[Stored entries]
————

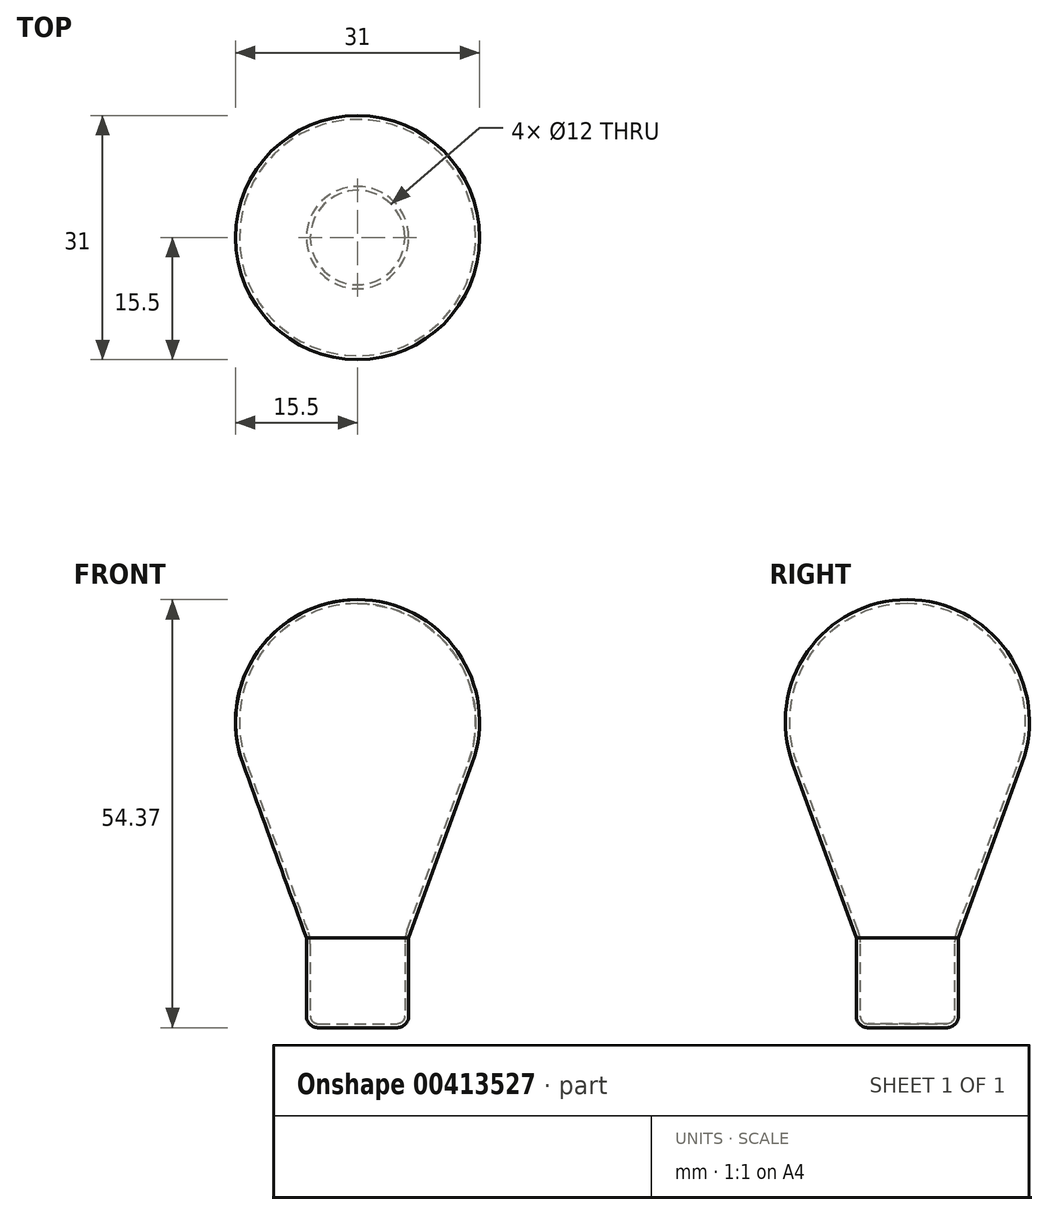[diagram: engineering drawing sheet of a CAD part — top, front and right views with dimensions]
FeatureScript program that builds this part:
annotation { "Feature Type Name" : "Feature", "Feature Type Description" : "" }
export const myFeature = defineFeature(function(context is Context, id is Id, definition is map)
    precondition{}
    {
        {
            var Q0;
            Q0=qCreatedBy(makeId("Front.planeOp"),FACE);
            var sketch = newSketch(context, id + "F0", { "sketchPlane" : qUnion([Q0])});
            skArc(sketch, "E0", {"start": v(0, 42.37) * mm, "mid": v(-12.29, 35.98) * mm, "end": v(-14.1, 22.24) * mm});
            skLineSegment(sketch, "E1", {"start": v(0, 0) * mm, "end": v(0, -0.5) * mm});
            skLineSegment(sketch, "E2", {"start": v(-6.3, 0.83) * mm, "end": v(-14.1, 22.24) * mm});
            skLineSegment(sketch, "E3", {"start": v(-6, -0.88) * mm, "end": v(-6, -10) * mm});
            skLineSegment(sketch, "E4", {"start": v(-5, -11) * mm, "end": v(0, -11) * mm});
            skPoint(sketch, "E5.visualSharp", {"position": v(-6, -11) * mm});
            skArc(sketch, "E5.filletArc", {"start": v(-6, -10) * mm, "mid": v(-5.7, -10.7) * mm, "end": v(-5, -11) * mm});
            skPoint(sketch, "E6.visualSharp", {"position": v(-6, 0) * mm});
            skArc(sketch, "E6.filletArc", {"start": v(-6, -0.88) * mm, "mid": v(-6.08, -0.01) * mm, "end": v(-6.3, 0.83) * mm});
            skLineSegment(sketch, "E7.0", {"start": v(-5, -11.5) * mm, "end": v(0, -11.5) * mm});
            skArc(sketch, "E7.1", {"start": v(0, 42.87) * mm, "mid": v(-12.7, 36.26) * mm, "end": v(-14.57, 22.07) * mm});
            skLineSegment(sketch, "E7.2", {"start": v(-6.5, -0.09) * mm, "end": v(-14.57, 22.07) * mm});
            skLineSegment(sketch, "E7.3", {"start": v(-6.5, -0.09) * mm, "end": v(-6.5, -10) * mm});
            skArc(sketch, "E7.4", {"start": v(-6.5, -10) * mm, "mid": v(-6.06, -11.06) * mm, "end": v(-5, -11.5) * mm});
            skLineSegment(sketch, "E8", {"start": v(0, -11.5) * mm, "end": v(0, -11) * mm});
            skLineSegment(sketch, "E9", {"start": v(0, 42.87) * mm, "end": v(0, 42.37) * mm});
            skSolve(sketch);
        }
        {
            var Q0;
            Q0=qCreatedBy(makeId("Front.planeOp"),FACE);
            var sketch = newSketch(context, id + "F1", { "sketchPlane" : qUnion([Q0])});
            skLineSegment(sketch, "E10", {"start": v(0, 0) * mm, "end": v(0, 87) * mm, "construction": true});
            skSolve(sketch);
        }
        {
            var Q0;
            Q0=makeQuery(id+"F0.imprint","IMPRINT",FACE,{"disambiguationData":[TD([[makeQuery(id+"F0.imprint","IMPRINT",EDGE,{"derivedFrom":sQuery(id+"F0.wireOp",EDGE,"E0")}),-1.0]])]});
            var Q1;
            Q1=sQuery(id+"F1.wireOp",EDGE,"E10");
            revolve(context, id + "F2", {"entities" : qUnion([Q0]), "axis" : qUnion([Q1]), "revolveType" : RevolveType.FULL});
        }
    });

————

» **TASK STATEMENT**: Please write out all the entries above word for word, leaving the pictures out.

» **ANSWER TO THE TASK**:
[diagram: engineering drawing sheet of a CAD part — top, front and right views with dimensions]
FeatureScript program that builds this part:
annotation { "Feature Type Name" : "Feature", "Feature Type Description" : "" }
export const myFeature = defineFeature(function(context is Context, id is Id, definition is map)
    precondition{}
    {
        {
            var Q0;
            Q0=qCreatedBy(makeId("Front.planeOp"),FACE);
            var sketch = newSketch(context, id + "F0", { "sketchPlane" : qUnion([Q0])});
            skArc(sketch, "E0", {"start": v(0, 42.37) * mm, "mid": v(-12.29, 35.98) * mm, "end": v(-14.1, 22.24) * mm});
            skLineSegment(sketch, "E1", {"start": v(0, 0) * mm, "end": v(0, -0.5) * mm});
            skLineSegment(sketch, "E2", {"start": v(-6.3, 0.83) * mm, "end": v(-14.1, 22.24) * mm});
            skLineSegment(sketch, "E3", {"start": v(-6, -0.88) * mm, "end": v(-6, -10) * mm});
            skLineSegment(sketch, "E4", {"start": v(-5, -11) * mm, "end": v(0, -11) * mm});
            skPoint(sketch, "E5.visualSharp", {"position": v(-6, -11) * mm});
            skArc(sketch, "E5.filletArc", {"start": v(-6, -10) * mm, "mid": v(-5.7, -10.7) * mm, "end": v(-5, -11) * mm});
            skPoint(sketch, "E6.visualSharp", {"position": v(-6, 0) * mm});
            skArc(sketch, "E6.filletArc", {"start": v(-6, -0.88) * mm, "mid": v(-6.08, -0.01) * mm, "end": v(-6.3, 0.83) * mm});
            skLineSegment(sketch, "E7.0", {"start": v(-5, -11.5) * mm, "end": v(0, -11.5) * mm});
            skArc(sketch, "E7.1", {"start": v(0, 42.87) * mm, "mid": v(-12.7, 36.26) * mm, "end": v(-14.57, 22.07) * mm});
            skLineSegment(sketch, "E7.2", {"start": v(-6.5, -0.09) * mm, "end": v(-14.57, 22.07) * mm});
            skLineSegment(sketch, "E7.3", {"start": v(-6.5, -0.09) * mm, "end": v(-6.5, -10) * mm});
            skArc(sketch, "E7.4", {"start": v(-6.5, -10) * mm, "mid": v(-6.06, -11.06) * mm, "end": v(-5, -11.5) * mm});
            skLineSegment(sketch, "E8", {"start": v(0, -11.5) * mm, "end": v(0, -11) * mm});
            skLineSegment(sketch, "E9", {"start": v(0, 42.87) * mm, "end": v(0, 42.37) * mm});
            skSolve(sketch);
        }
        {
            var Q0;
            Q0=qCreatedBy(makeId("Front.planeOp"),FACE);
            var sketch = newSketch(context, id + "F1", { "sketchPlane" : qUnion([Q0])});
            skLineSegment(sketch, "E10", {"start": v(0, 0) * mm, "end": v(0, 87) * mm, "construction": true});
            skSolve(sketch);
        }
        {
            var Q0;
            Q0=makeQuery(id+"F0.imprint","IMPRINT",FACE,{"disambiguationData":[TD([[makeQuery(id+"F0.imprint","IMPRINT",EDGE,{"derivedFrom":sQuery(id+"F0.wireOp",EDGE,"E0")}),-1.0]])]});
            var Q1;
            Q1=sQuery(id+"F1.wireOp",EDGE,"E10");
            revolve(context, id + "F2", {"entities" : qUnion([Q0]), "axis" : qUnion([Q1]), "revolveType" : RevolveType.FULL});
        }
    });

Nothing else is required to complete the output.